Do klasztoru św. Nauma wybraliśmy się rano, by uniknąć tłumu turystów. Leży on na południowym brzegu Jeziora Ochrydzkiego, blisko granicy z Albanią. Opłata za parking znajdujący się przed wejściem do kompleksu wynosiła 50 denarów (ok. 3 zł). Po drodze mijaliśmy dziesiątki kolorowych straganów, które oferowały różnego rodzaju pamiątki: od kopii ikon, przez ręczniki z macedońską flagą po płyty muzyczne.
Pierwszą cerkiew w tym miejscu wybudował podobno sam święty Naum około 900 r. i poświęcił ją świętym Archaniołom Michałowi i Gabrielowi. Tu, po śmierci w 910 r. został pochowany. Święty Naum był uczniem wywodzących się z tych terenów Cyryla i Metodego. To właśnie oni w IX w. dokonali przekładu ksiąg liturgicznych na znany im dialekt staromacedoński. Ów dialekt nazwany później językiem starocerkiewnosłowiańskim jest najstarszym zapisanym językiem słowiańskim.
Dzisiejsza cerkiew św. Archaniołów stojąca pośrodku klasztornego dziedzińca była budowana i wielokrotnie rozbudowywana między XVI a XVII w.
Kopuły przykrywające świątynie pochodzą z XVIII w.
Wejście do cerkwi to wydatek 100 dinarów (ok. 7 zł), jednak nikt nie kontroluje wchodzących.

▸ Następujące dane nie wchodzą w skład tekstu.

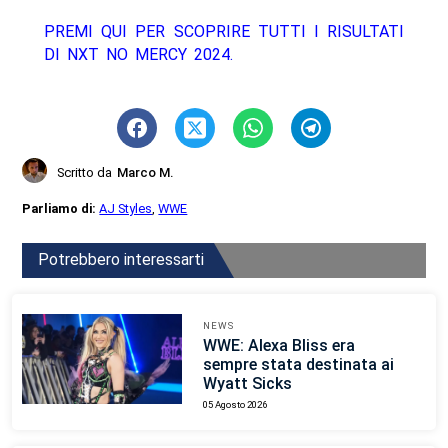
PREMI QUI PER SCOPRIRE TUTTI I RISULTATI
DI NXT NO MERCY 2024.
Scritto da
Marco M.
Parliamo di:
AJ Styles
,
WWE
Potrebbero interessarti
NEWS
WWE: Alexa Bliss era
sempre stata destinata ai
Wyatt Sicks
05 Agosto 2026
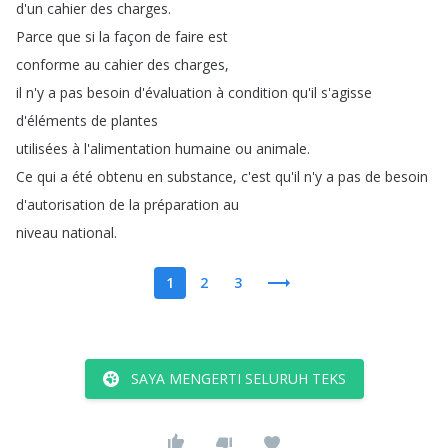
d'un
cahier
des
charges
.
Parce
que
si
la
façon
de
faire
est
conforme
au
cahier
des
charges
,
il
n'y
a
pas
besoin
d'évaluation
à
condition
qu'il
s'agisse
d'éléments
de
plantes
utilisées
à
l'alimentation
humaine
ou
animale
.
Ce
qui
a
été
obtenu
en
substance
,
c'est
qu'il
n'y
a
pas
de
besoin
d'autorisation
de
la
préparation
au
niveau
national
.
1
2
3
SAYA MENGERTI SELURUH TEKS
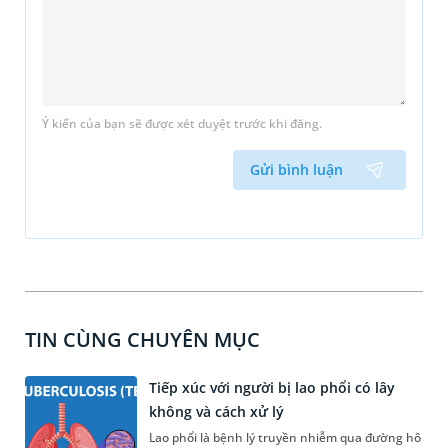
Ý kiến của bạn sẽ được xét duyệt trước khi đăng.
Gửi bình luận
TIN CÙNG CHUYÊN MỤC
Tiếp xúc với người bị lao phổi có lây
không và cách xử lý
Lao phổi là bệnh lý truyền nhiễm qua đường hô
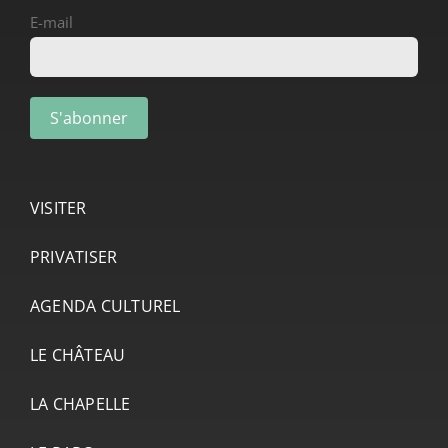
E-mail
VISITER
PRIVATISER
AGENDA CULTUREL
LE CHÂTEAU
LA CHAPELLE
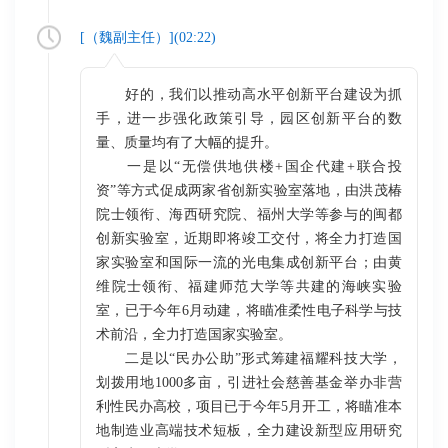
[（
魏副主任
）](
02:22
)
好的，我们以推动高水平创新平台建设为抓
手，进一步强化政策引导，园区创新平台的数
量、质量均有了大幅的提升。
一是以“无偿供地供楼+国企代建+联合投
资”等方式促成两家省创新实验室落地，由洪茂椿
院士领衔、海西研究院、福州大学等参与的闽都
创新实验室，近期即将竣工交付，将全力打造国
家实验室和国际一流的光电集成创新平台；由黄
维院士领衔、福建师范大学等共建的海峡实验
室，已于今年6月动建，将瞄准柔性电子科学与技
术前沿，全力打造国家实验室。
二是以“民办公助”形式筹建福耀科技大学，
划拨用地1000多亩，引进社会慈善基金举办非营
利性民办高校，项目已于今年5月开工，将瞄准本
地制造业高端技术短板，全力建设新型应用研究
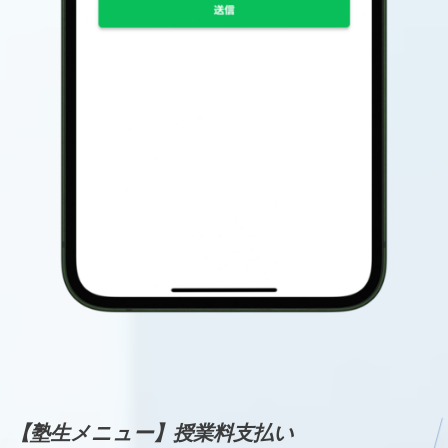
【塾生メニュー】授業料支払い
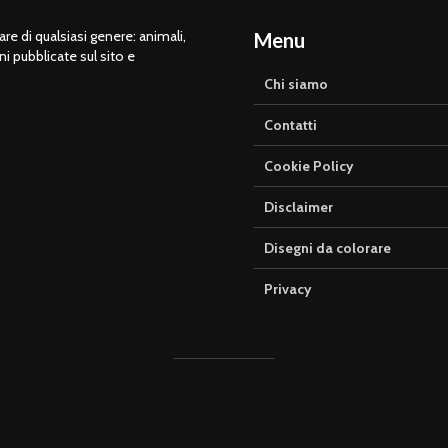
e di qualsiasi genere: animali,
Menu
ni pubblicate sul sito e
Chi siamo
Contatti
Cookie Policy
Disclaimer
Disegni da colorare
Privacy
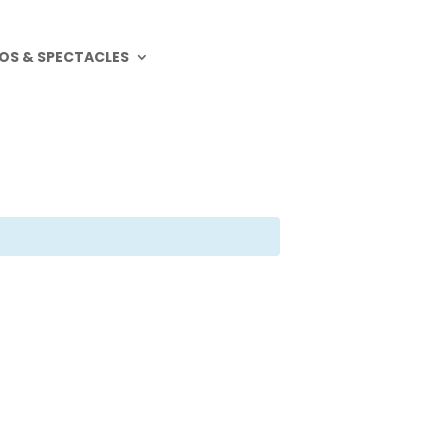
OS & SPECTACLES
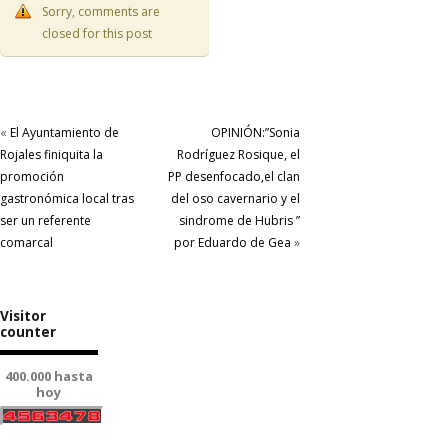
Sorry, comments are
closed for this post
«
El Ayuntamiento de
OPINIÓN:”Sonia
Rojales finiquita la
Rodríguez Rosique, el
promoción
PP desenfocado,el clan
gastronómica local tras
del oso cavernario y el
ser un referente
sindrome de Hubris ”
comarcal
por Eduardo de Gea
»
Visitor
counter
400.000 hasta
hoy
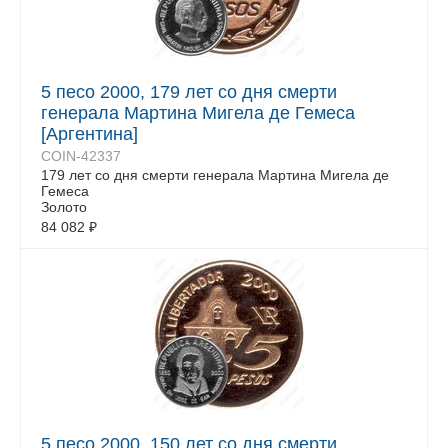
5 песо 2000, 179 лет со дня смерти
генерала Мартина Мигела де Гемеса
[Аргентина]
COIN-42337
179 лет со дня смерти генерала Мартина Мигела де
Гемеса
Золото
84 082
₽
5 песо 2000, 150 лет со дня смерти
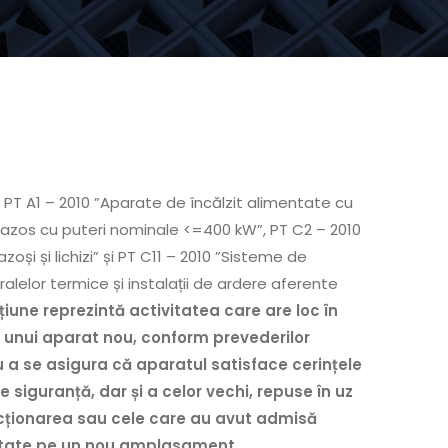
 PT A1 – 2010 ”Aparate de încălzit alimentate cu
 gazos cu puteri nominale <=400 kW”, PT C2 – 2010
oși și lichizi” și PT C11 – 2010 ”Sisteme de
lelor termice și instalații de ardere aferente
iune reprezintă activitatea care are loc în
a unui aparat nou, conform prevederilor
u a se asigura că aparatul satisface cerințele
e siguranță, dar și a celor vechi, repuse în uz
ncționarea sau cele care au avut admisă
mutate pe un nou amplasament
.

Freski zdobiące cerkiew zostały wykonane w 1806r., a ich autorem był mistrz Trpo.
W bocznym pomieszczeniu znajduje się grób świętego Nauma. Przewijają się tu rzesze pątników i turystów. My mieliśmy to szczęście i byliśmy w nim przez chwilę sami. Po przyłożeniu ucha do grobu świętego Nauma faktycznie usłyszeliśmy dźwięk przypominający bicie ludzkiego serca. Niesamowite uczucie…Niestety – prawdopodobnie są to odgłosy strumieni płynących w skałach, na których stoi cerkiew, a nie bicie jego serca, w co wierzą przybywający tu licznie pielgrzymi.
Za każdym razem jesteśmy pod wielkim wrażeniem wykonania prawosławnych ikonostasów. Ten został wyrzeźbiony w 1711r.